January 12th
A crazy day in gas markets and an electricity system alert in Alberta, and oil production reaches 4 million barrels of oil per day.
It’s been a day of chaos in energy markets in Western Canada. The effect of a vicious cold snap has ravaged gas and electricity markets.
In gas markets, supply issues caused by freeze-ups along with the really high heating loads due to the current cold snap appear to have been behind curtailment on the Nova system. Below, you can see the list of bulletins issued, mostly for the Foothills system, through the day today.
This is already leading to spiking prices in BC, and there are signs things could get worse tomorrow.
As I write this, we’re also in a Grid Alert (!!!) on the Alberta electricity system, and things look to get pretty tight between now and 11pm.
The Alberta Electric System Operator (AESO) is, as shown below, expecting very thin margins of error for the next few hours, so let’s hope for no more plant outages.
With the H.R. Milner (300MW) and Sundance 6 (401 MW) natural gas plants offline, and almost no wind and no solar generation this evening, the AESO are asking for conservation and, you’d have to think, hoping it gets a bit windier.
Unfortunately, that doesn’t appear to be in the cards for the next few days, as it’s expected to remain calm as temperatures remain low. Luckily, we should see lower peak demands on the weekend, so hopefully tonight will be the tightest the market gets. The wind seems to be tracking the AESO forecast, which at least means this was not an unexpected event.

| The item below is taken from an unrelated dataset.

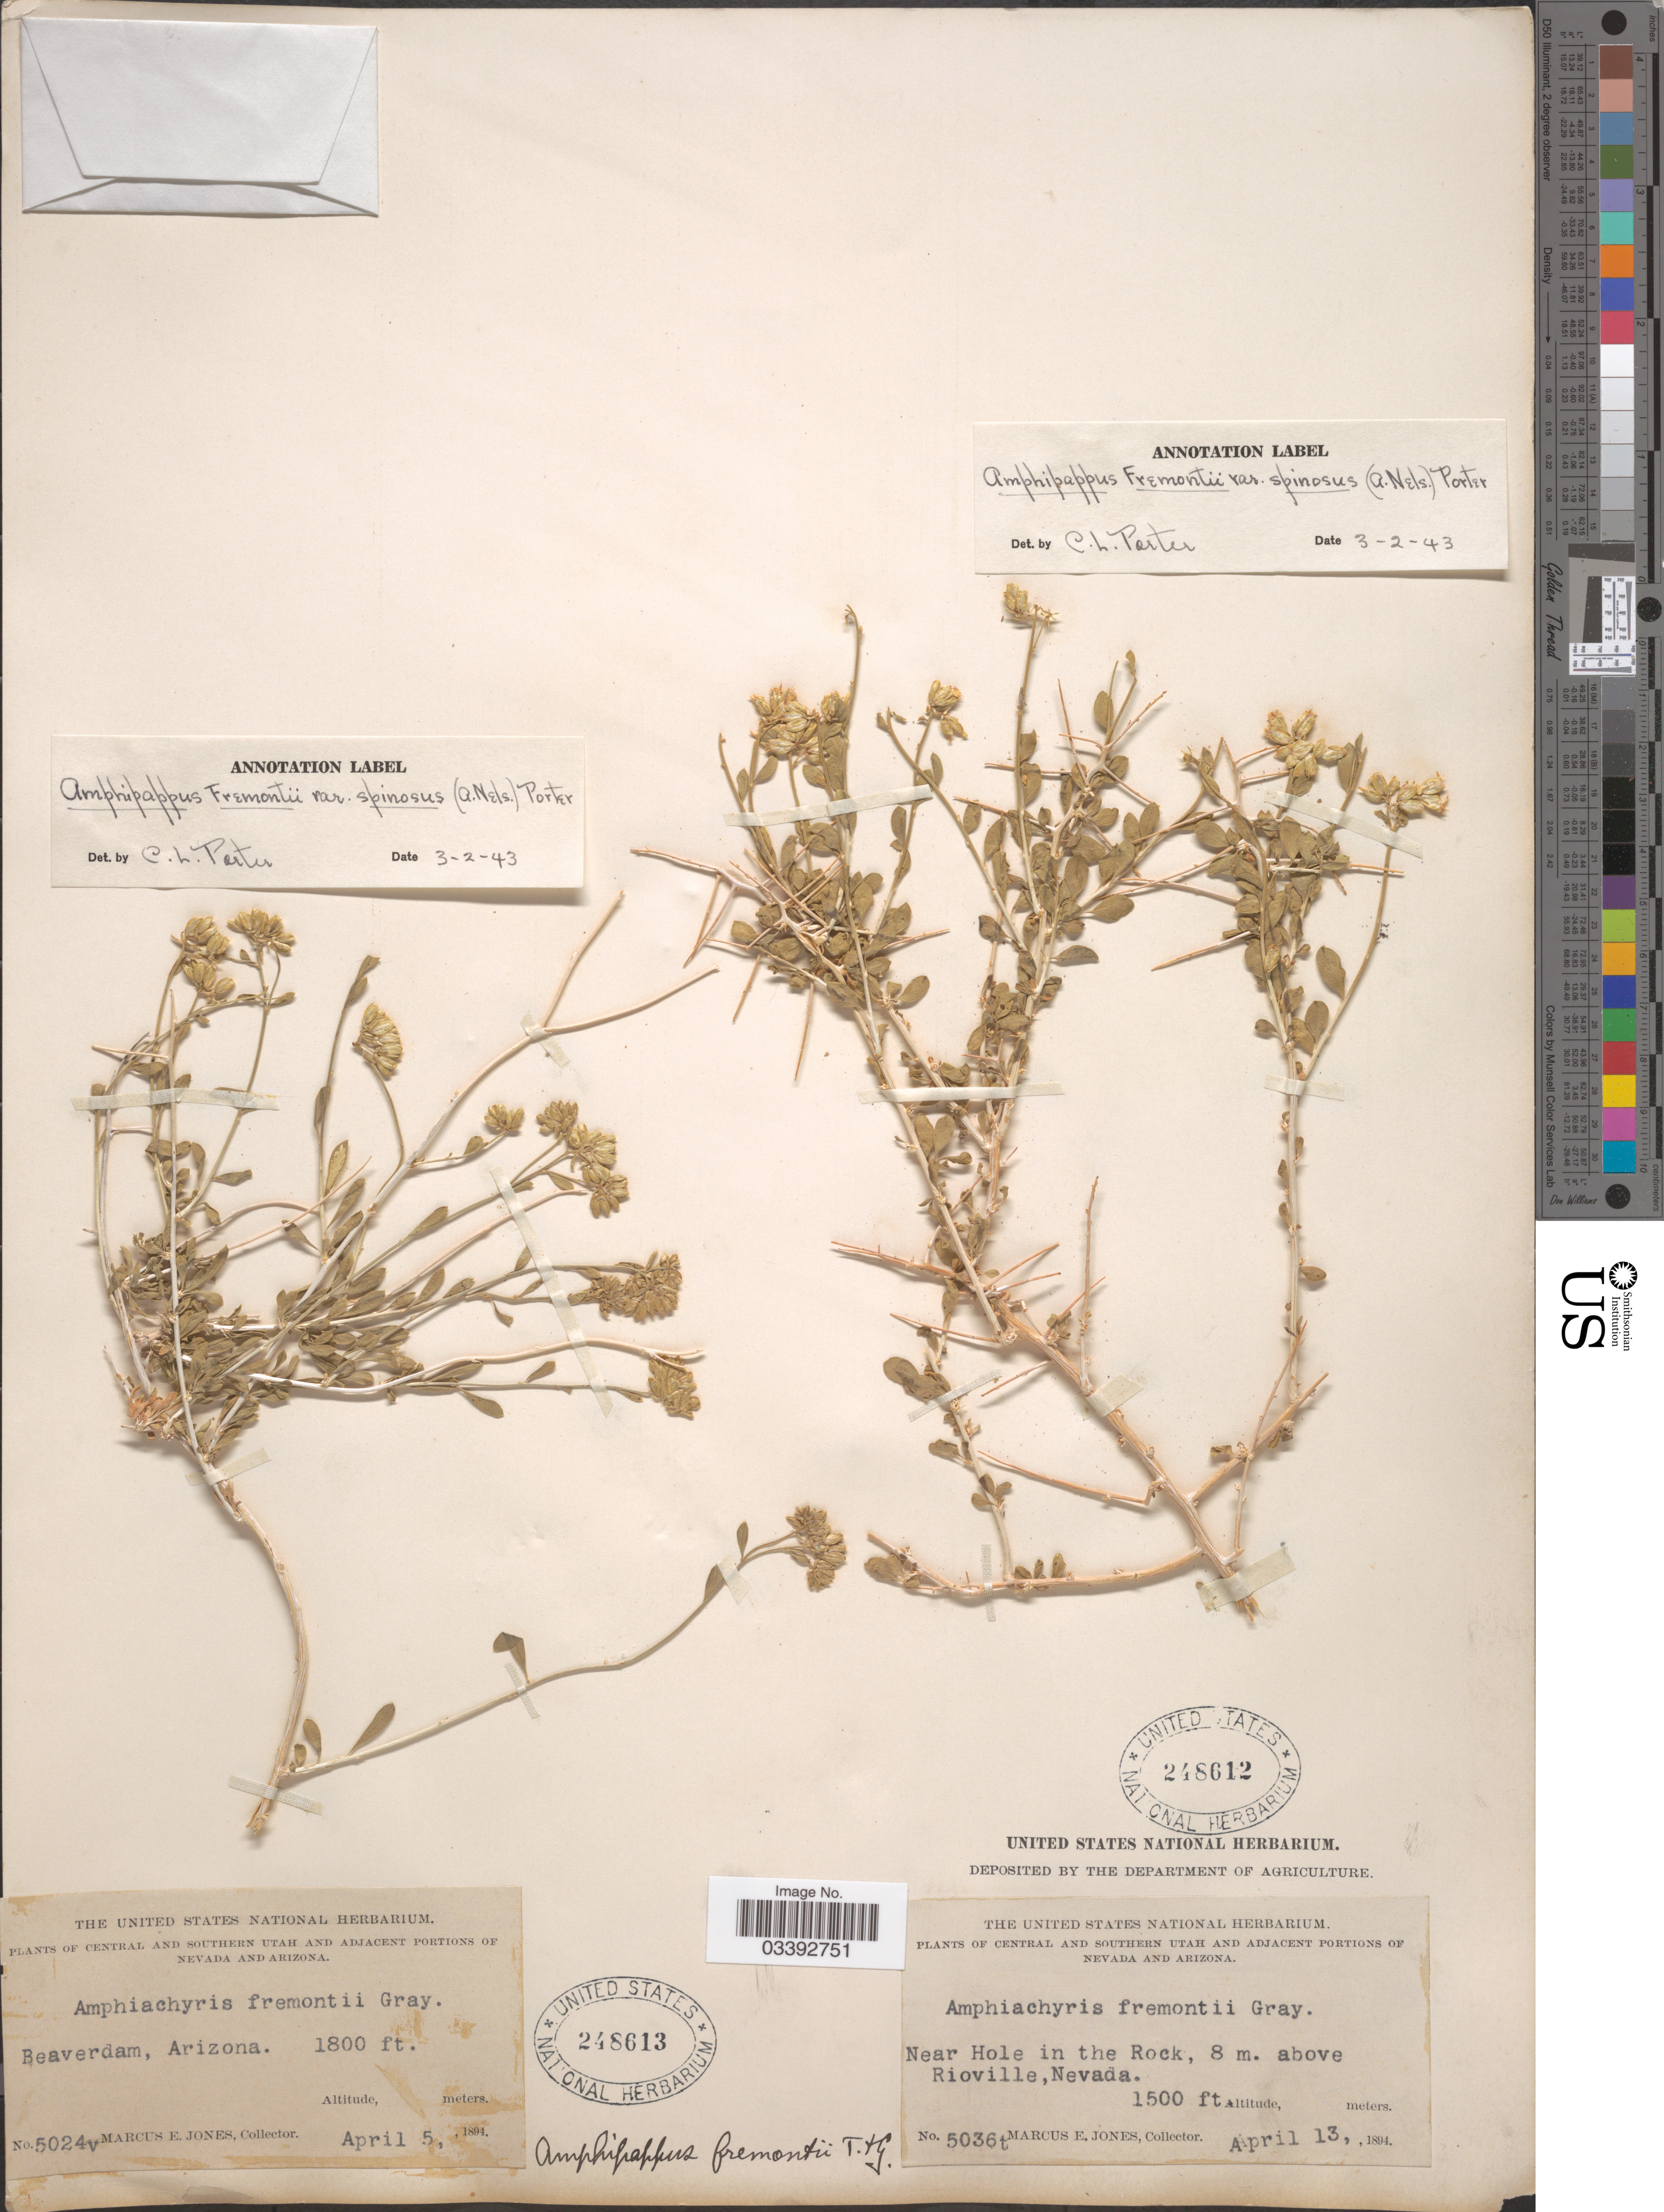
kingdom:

Winter troughs present a big challenge for renewable generation in Alberta: when our demand is at it’s highest (we set an all-time record yesterday), both wind and solar generation tend to be at their lowest. And, yes, there’s already a tweet from the Premier.
I’m sure we’ll be hearing even more about this from the Premier in the coming days. Perhaps the Premier will find some solace in the fact that new data released this week shows that, for the first time, average oil production in Alberta averaged more than 4 million barrels per day in November.
As I told my students last week, it’s a great time to study energy because there is always something exciting going on.
I thought the reason renewables were bad was because gas generation couldn’t be ramped up quickly to deal with these situations. Guess not.
I'm still not certain of what the surprise was. Sundance 6 has been offline for a while. The day before they were comfortable there was 400 MW (maybe a couple of hours 200-400), but the loss of one 300 MW gas plant sent the market soaring - and that Milner unit actually returned to service a few hours into the alert.